For me, Jon Ronson's book was more eye-opening than I expected.  While I've never been an internet troll, personally, or spewed hatred over twitter (mostly because I don't really "get" twitter and just don't use it), I have certainly supported some of these tactics internally.  One of the major instances that comes to mind is Ricky Gervais' shaming of a woman who tweeted a picture of herself posed with a rifle and a dead giraffe:
There's still a part of me that relishes the treatment she received because of how grotesque I find this image, but where do you draw the line?  In Gervais' defense, he pretty much sticks to attacks that are directly related to what she has done.  Still...

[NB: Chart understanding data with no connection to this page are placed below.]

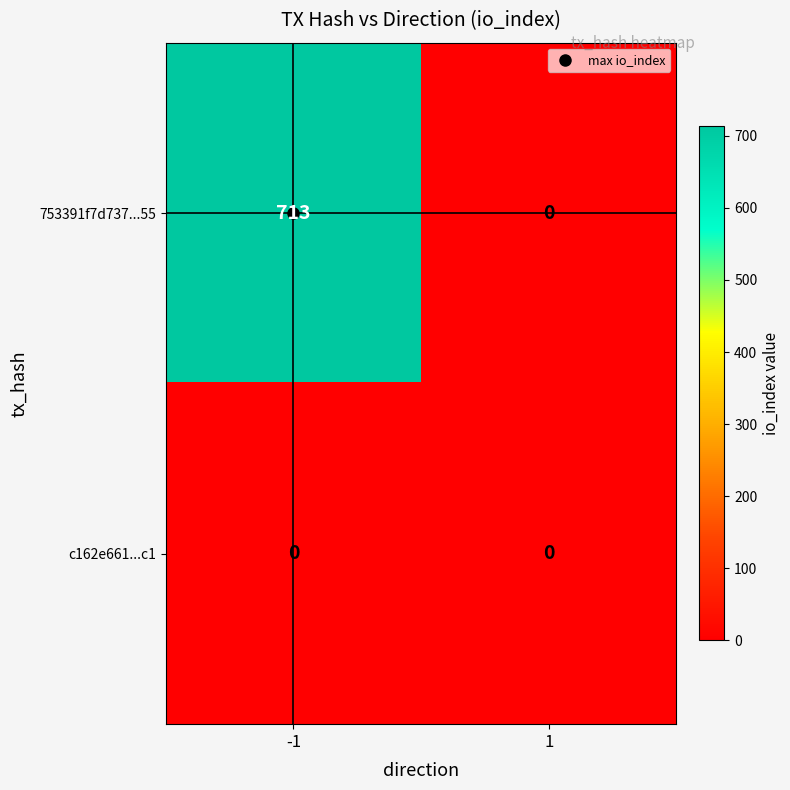

List the labels in order of 753391f7d737...55 value, largest first.

-1, 1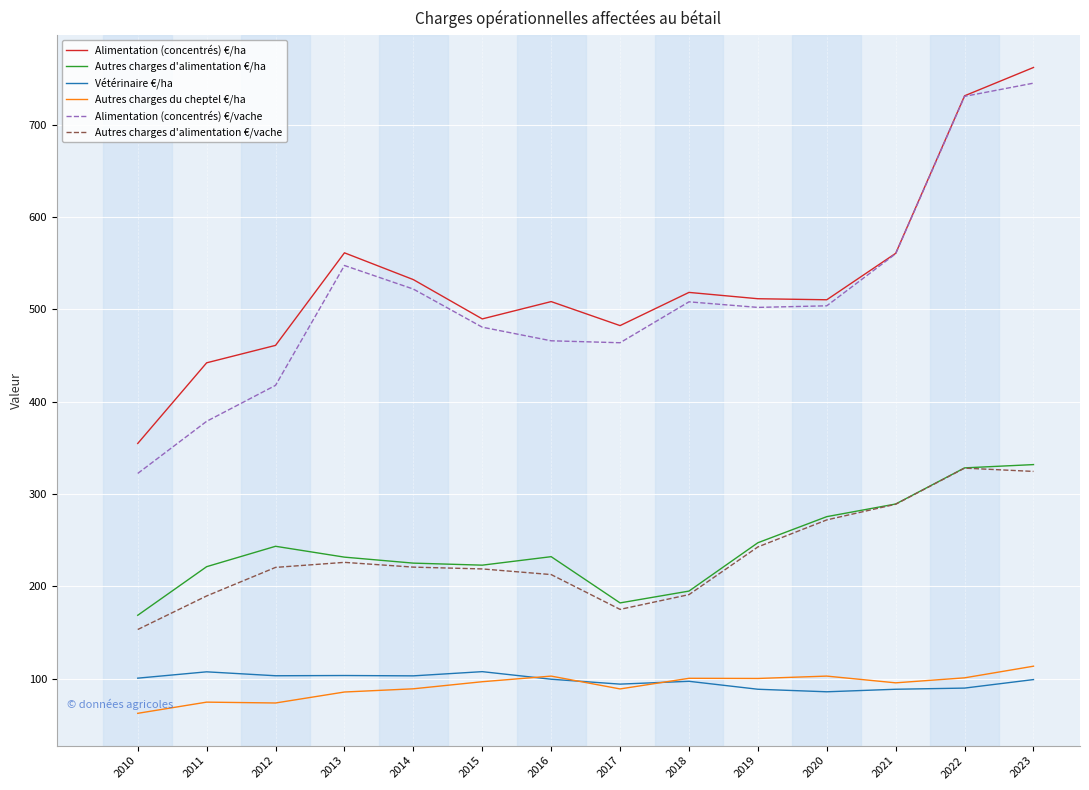

What is the highest value of the Autres charges d'alimentation €/vache series?

327.9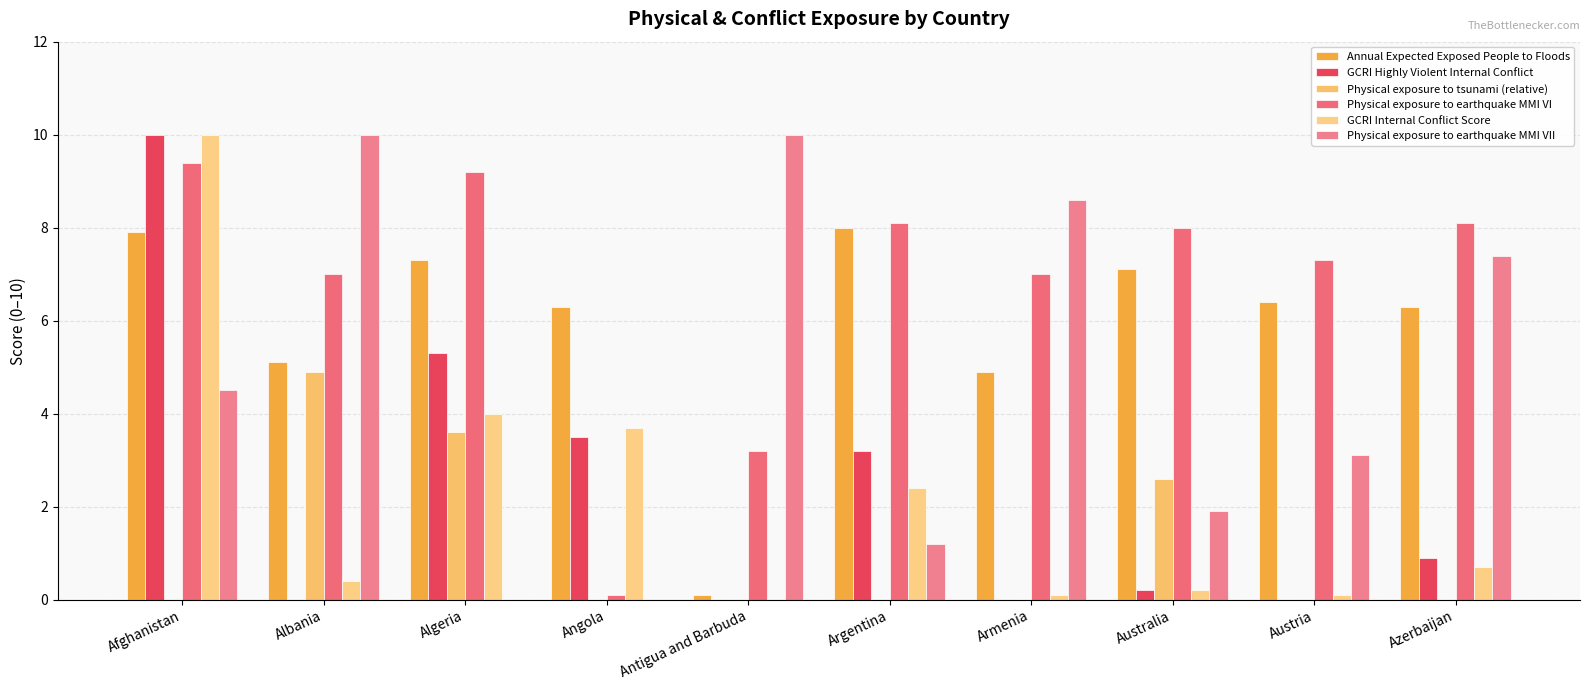

Reading left to right, transcribe all the data shown in this chart.

Annual Expected Exposed People to Floods: Afghanistan=7.9	Albania=5.1	Algeria=7.3	Angola=6.3	Antigua and Barbuda=0.1	Argentina=8.0	Armenia=4.9	Australia=7.1	Austria=6.4	Azerbaijan=6.3
GCRI Highly Violent Internal Conflict: Afghanistan=10.0	Albania=0.0	Algeria=5.3	Angola=3.5	Antigua and Barbuda=0.0	Argentina=3.2	Armenia=0.0	Australia=0.2	Austria=0.0	Azerbaijan=0.9
Physical exposure to tsunami (relative): Afghanistan=0.0	Albania=4.9	Algeria=3.6	Angola=0.0	Antigua and Barbuda=0.0	Argentina=0.0	Armenia=0.0	Australia=2.6	Austria=0.0	Azerbaijan=0.0
Physical exposure to earthquake MMI VI: Afghanistan=9.4	Albania=7.0	Algeria=9.2	Angola=0.1	Antigua and Barbuda=3.2	Argentina=8.1	Armenia=7.0	Australia=8.0	Austria=7.3	Azerbaijan=8.1
GCRI Internal Conflict Score: Afghanistan=10.0	Albania=0.4	Algeria=4.0	Angola=3.7	Antigua and Barbuda=0.0	Argentina=2.4	Armenia=0.1	Australia=0.2	Austria=0.1	Azerbaijan=0.7
Physical exposure to earthquake MMI VII: Afghanistan=4.5	Albania=10.0	Algeria=0.0	Angola=0.0	Antigua and Barbuda=10.0	Argentina=1.2	Armenia=8.6	Australia=1.9	Austria=3.1	Azerbaijan=7.4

After reading Ronson's book, I was pleased that he had decided to stop participating in internet shaming and considered myself immune from having to take any such action because, as stated earlier, I've never really done so.  In a way, though, I felt a certain urgency to hate the haters - shame the shamers.  But his book had an unexpected influence on me.  Most people chalk up internet trolling to the anonymity of the internet by saying that people have an outlet to say something they would never say in person, and I think that's very true.  However, I found myself in an interesting situation recently on the Denver light rail.

There was an average-sized man on the train who was taking up two seats and had his enormous bag on the floor in the aisle instead of on the seat next to him, where it would have easily fit.  There was also a girl sitting across from a girl who she clearly did not know with her feet on the seat across from her, essentially blocking the other girl from being able to even get up and exit the seat.  In both instances, I was very perturbed and sat there fuming and planning what I wanted to say to them.  You see, I am completely the type of person who might go up to someone who is violating social rules in what I consider an inconsiderate way and verbally shame them, depending on my mood.  This day, I was spoiling for a fight.  As I prepared what I was going to say to each of them, I remembered an episode of Invisibilia about just this type of frustration and a twitter account that was created specifically to ridicule such rudeness.  And then I realized that what I was sitting there contemplating doing was worse than internet trolling. I may have said something to their faces, but I would have been doing it publicly to shame them in front of real live people.  We convince ourselves, I think, that when we shame someone we are doing a service because they will think twice before they take any such action again, and maybe they will.  But the truth is, they probably won't.  I know that if I were the recipient of such a confrontation, I wouldn't feel shame, but deeply insulted and I would look around for others to share a "can you believe how crazy?" eye roll with and then possibly brood over the incident for days as an example of how rude people can be.  I know this is the likeliest outcome, and so do most "shamers," so, deep down, I also know that "correction" is not my real goal.  No, if I had acted on my instincts and said something to either of those fellow train travelers, my motives would have been clear to everyone there, including myself, however much I wouldn't want to admit it.  I would have simply been trying to exert my superiority over those who I felt were somehow lesser-than, and therefore make myself feel better.

I didn't say anything, of course.  I followed Ronson's lead and made a vow never to do anything like that again.

But if you're out there, oh-so-rude light rail seat and aisle hogs, could you maybe, possibly, try to be a bit more considerate, not to avoid being publicly shamed, but simply as a courtesy to those of us who may be having a bad day and feel frustrated at the world already.  Thanks!